◆ Problem ◆
Locate every line in the rows below that contains the string "right", treating uppercase and lowercase letters as distinct, and copy each such line.

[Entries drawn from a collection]

• • • • •

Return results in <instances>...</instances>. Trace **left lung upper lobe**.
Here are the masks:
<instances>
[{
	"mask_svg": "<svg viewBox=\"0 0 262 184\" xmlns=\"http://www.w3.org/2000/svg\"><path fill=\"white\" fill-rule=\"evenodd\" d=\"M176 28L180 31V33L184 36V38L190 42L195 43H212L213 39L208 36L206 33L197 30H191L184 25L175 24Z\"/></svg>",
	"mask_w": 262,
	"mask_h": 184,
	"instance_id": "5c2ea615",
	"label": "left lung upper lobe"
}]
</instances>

• • • • •

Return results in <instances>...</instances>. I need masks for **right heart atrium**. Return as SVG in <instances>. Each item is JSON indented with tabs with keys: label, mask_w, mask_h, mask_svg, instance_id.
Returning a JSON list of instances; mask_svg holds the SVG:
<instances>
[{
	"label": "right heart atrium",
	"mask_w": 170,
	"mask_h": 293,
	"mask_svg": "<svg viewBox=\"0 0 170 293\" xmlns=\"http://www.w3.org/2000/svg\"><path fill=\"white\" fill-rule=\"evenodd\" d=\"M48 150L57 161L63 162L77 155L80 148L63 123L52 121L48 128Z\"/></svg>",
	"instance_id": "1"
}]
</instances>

• • • • •

◆ Correct answer ◆
Return results in <instances>...</instances>. I need masks for **right heart atrium**. Return as SVG in <instances>. Each item is JSON indented with tabs with keys: label, mask_w, mask_h, mask_svg, instance_id.
	"label": "right heart atrium",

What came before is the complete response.